— START Records shown —

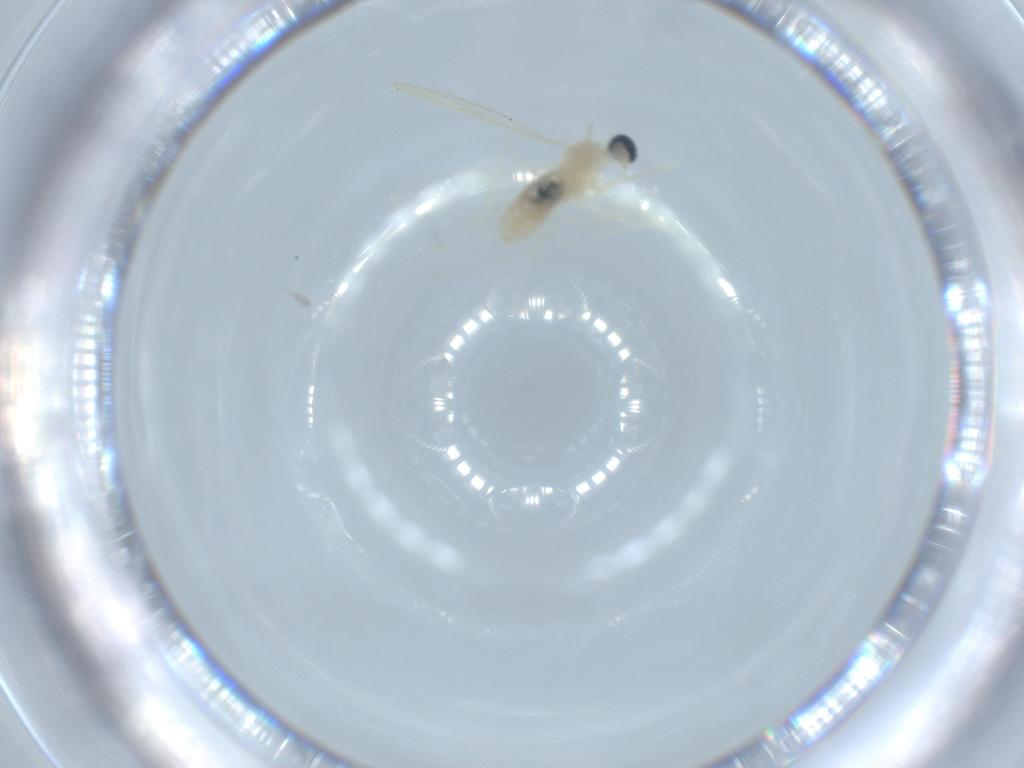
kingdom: Animalia
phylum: Arthropoda
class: Insecta
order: Diptera
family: Cecidomyiidae
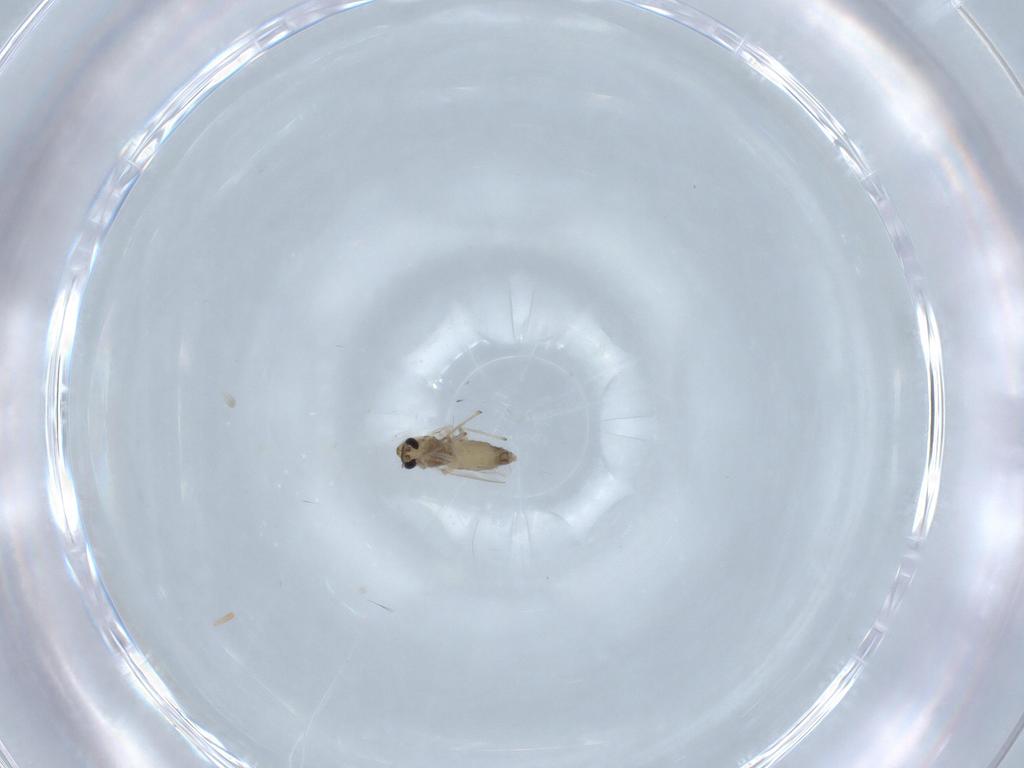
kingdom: Animalia
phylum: Arthropoda
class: Insecta
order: Diptera
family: Chironomidae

— END Records shown —

Rewrite the lines of the listing with "order" swapped for "ordo" wherever it occurs, changing nothing else, and omit the pictures.

- Result:
kingdom: Animalia
phylum: Arthropoda
class: Insecta
ordo: Diptera
family: Cecidomyiidae
kingdom: Animalia
phylum: Arthropoda
class: Insecta
ordo: Diptera
family: Chironomidae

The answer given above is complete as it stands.